EXERCISE INSTRUCTIONS:
Could the records below please be retyped exactly, with their pictures left out?

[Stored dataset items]
#####
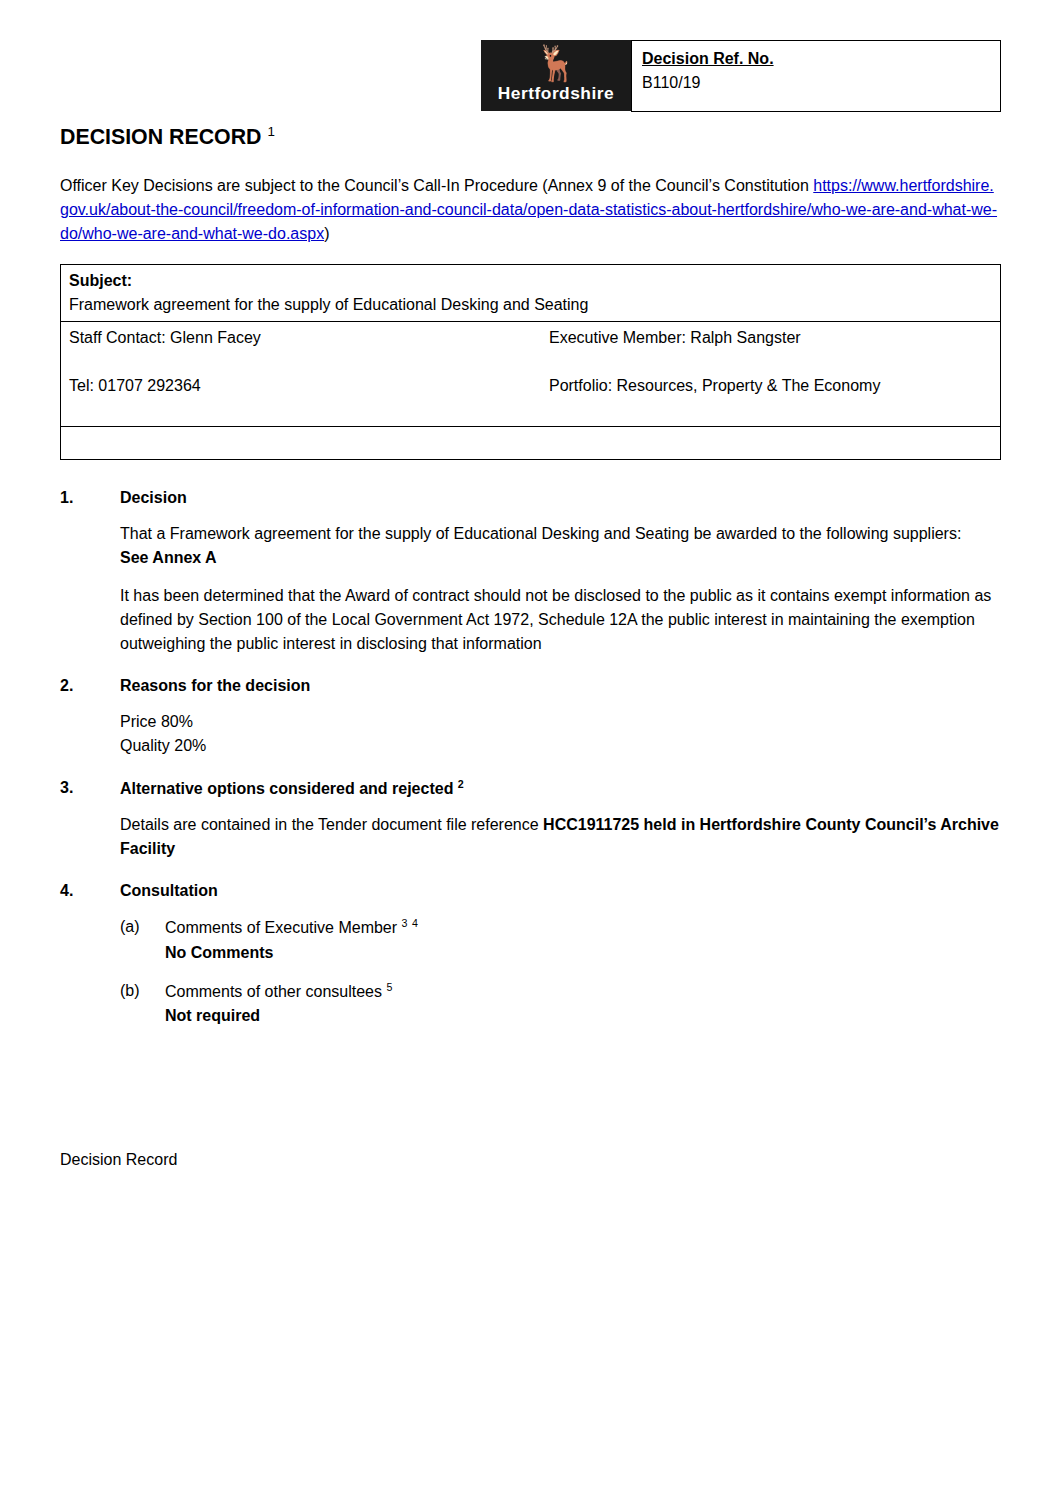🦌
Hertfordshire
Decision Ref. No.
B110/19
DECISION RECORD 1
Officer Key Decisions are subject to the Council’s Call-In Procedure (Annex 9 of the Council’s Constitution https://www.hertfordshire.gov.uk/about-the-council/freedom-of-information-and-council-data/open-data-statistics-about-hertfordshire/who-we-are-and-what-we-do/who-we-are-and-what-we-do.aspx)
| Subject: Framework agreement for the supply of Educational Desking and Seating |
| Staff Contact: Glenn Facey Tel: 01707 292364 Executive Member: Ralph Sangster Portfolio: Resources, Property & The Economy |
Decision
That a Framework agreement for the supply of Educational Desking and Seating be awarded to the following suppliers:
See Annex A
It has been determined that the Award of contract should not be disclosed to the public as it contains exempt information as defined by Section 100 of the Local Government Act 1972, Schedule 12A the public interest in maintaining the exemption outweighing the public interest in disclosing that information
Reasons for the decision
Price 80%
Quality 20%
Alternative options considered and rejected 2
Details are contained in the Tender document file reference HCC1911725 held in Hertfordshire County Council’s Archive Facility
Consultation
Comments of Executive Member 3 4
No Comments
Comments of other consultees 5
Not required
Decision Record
#####
ANSWER BOX:
🦌
Hertfordshire
Decision Ref. No.
B110/19
DECISION RECORD 1
Officer Key Decisions are subject to the Council’s Call-In Procedure (Annex 9 of the Council’s Constitution https://www.hertfordshire.gov.uk/about-the-council/freedom-of-information-and-council-data/open-data-statistics-about-hertfordshire/who-we-are-and-what-we-do/who-we-are-and-what-we-do.aspx)
| Subject: Framework agreement for the supply of Educational Desking and Seating |
| Staff Contact: Glenn Facey Tel: 01707 292364 Executive Member: Ralph Sangster Portfolio: Resources, Property & The Economy |
Decision
That a Framework agreement for the supply of Educational Desking and Seating be awarded to the following suppliers:
See Annex A
It has been determined that the Award of contract should not be disclosed to the public as it contains exempt information as defined by Section 100 of the Local Government Act 1972, Schedule 12A the public interest in maintaining the exemption outweighing the public interest in disclosing that information
Reasons for the decision
Price 80%
Quality 20%
Alternative options considered and rejected 2
Details are contained in the Tender document file reference HCC1911725 held in Hertfordshire County Council’s Archive Facility
Consultation
Comments of Executive Member 3 4
No Comments
Comments of other consultees 5
Not required
Decision Record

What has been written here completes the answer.